I see no reason why a sampling system should not be in operation by July 1985. In many, or even most, cases district councils, in discharging their obligations under the Public Health Act 1936, are already sampling private water sources at a frequency equal to, or possibly greater than, the Department's recommended sampling rate of between one in 25 and one in 100 sources per annum.

That, if I recall my hon. Friend's comments about the thousand or more private sources, should put another time parameter into the problem. For those councils, therefore, the Department's recommendations will mean no increase in costs. For those councils that have not so far put as much effort into the observance of the 1936 Act, and I cannot believe that Malvern Hills is one such council, there will need to be increased sampling activity. It is possible to argue that this was needed in any case, irrespective of any recommendation from my Department. The 1936 Act should be an effective piece of legislaion to protect water supplies from impurities.

The costs involved will not necessarily rise greatly, because the major problem with private water sources—bacterial contamination—is checked without cost to the district council by the public health laboratory service, and in most cases the number of chemical and physiochemical parameters—which I would expect to translate into terms of pH, to give it its more proper name—that need to be checked will be very small. I caution my hon. Friend not to be panicked by the 64 parameters listed in annexe 1 to the directive. For such tests, that range of substances is probably quite unnecessary.

For such councils there will be an increase in activity by environmental health officers in taking samples, but, even with the increase, a council with 1,000 private sources that does no sampling now should not find itself greatly inconvenienced by taking perhaps 200 samples in a year, While the cost of analysing those samples for a limited number of parameters, and I use that word again—it means the matters for which testing is required—would probably fall between £5,000 and £10,000 in the course of a year. I suggest therefore, to my hon. Friend that the cost to district councils of complying with the departmental recommendations must, in aggregate, be very small. The present United Kingdom requirements, laid on councils by the Department of Health and Social Security are basically guidelines, and are not mandatory in any respect.

Directive 80/778 is being implemented through existing food hygiene regulations and there is no intention on the part of the Department to do anything other than minimise the load on environmental health officers.
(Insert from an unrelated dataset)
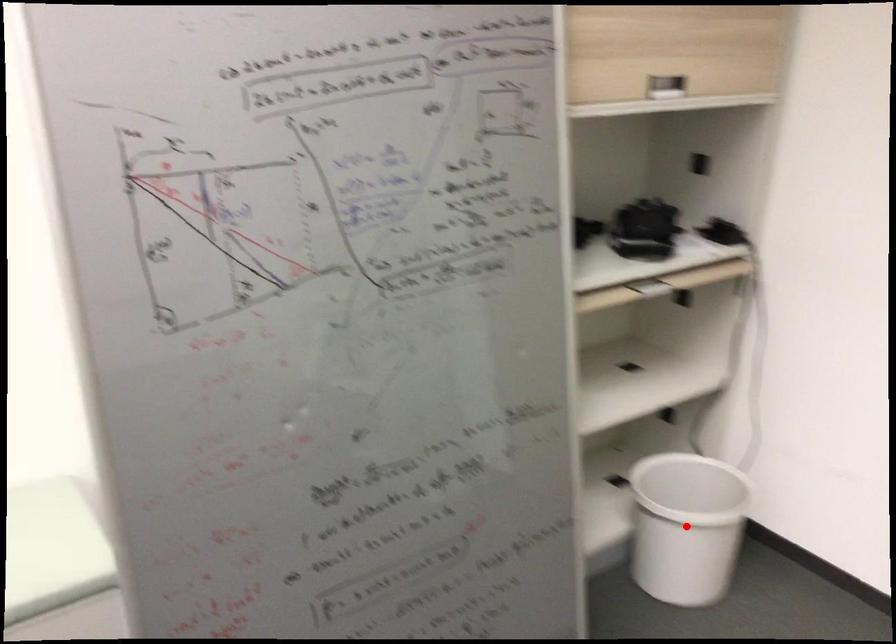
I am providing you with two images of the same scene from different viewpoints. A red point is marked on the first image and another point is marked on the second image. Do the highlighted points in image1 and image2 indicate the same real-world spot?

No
It is the intention of the Department of Health and Social Security to issue revised guidance on food hygiene regulations, but such guidance has not yet reached the consultation stage. When it does I am quite sure that both the Department and those with whom it consults will have the resource implications very much in mind.

I hope that what I have said to my hon. Friend will have allayed any fears that hon. Members may have had, and that he may have expressed tonight, that implementation of the drinking water directive might cause considerable expenditure on the part of district councils or that the implementation would put at serious risk private supplies from boreholes and other sources.
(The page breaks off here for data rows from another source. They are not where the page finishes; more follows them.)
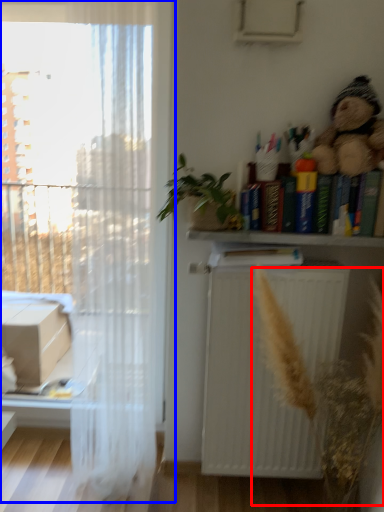
Question: Which point is further to the camera, plant (highlighted by a red box) or window (highlighted by a blue box)?

Choices:
 (A) plant
 (B) window

Answer: (B)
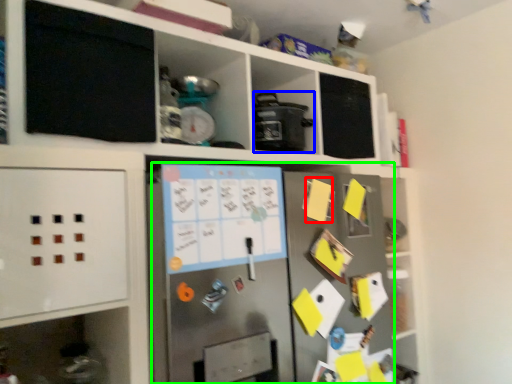
Question: Considering the real-world distances, which object is closest to note (highlighted by a red box)? appliance (highlighted by a blue box) or fridge (highlighted by a green box).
Moreover, I assure the House that the guidelines on the detailed application of the requirements of the directives will not be issued without full consultation with interested parties. I include in that consultation with the Malvern Hills district council.

Mr. Michael Spicer

That was a most helpful response by the Minister. It was especially good to hear his point about implementing the directive with common sense and realism. It is perfectly right and helpful that he said that.

If I understood my hon. Friend correctly, it will be politically helpful to the Malvern Hills district council to know that there will be a 10-year period during which this directive may be fully implemented. His points about the frequency and extensiveness of sampling were also helpful. I am glad to have had the opportunity of raising this matter and to have elicited a very helpful speech from my hon. Friend, which will clear up many anxieties that exist, certainly in my area of the country, and probably in others.

Question put and agreed to.

Adjourned accordingly at six minutes to Twelve o'clock.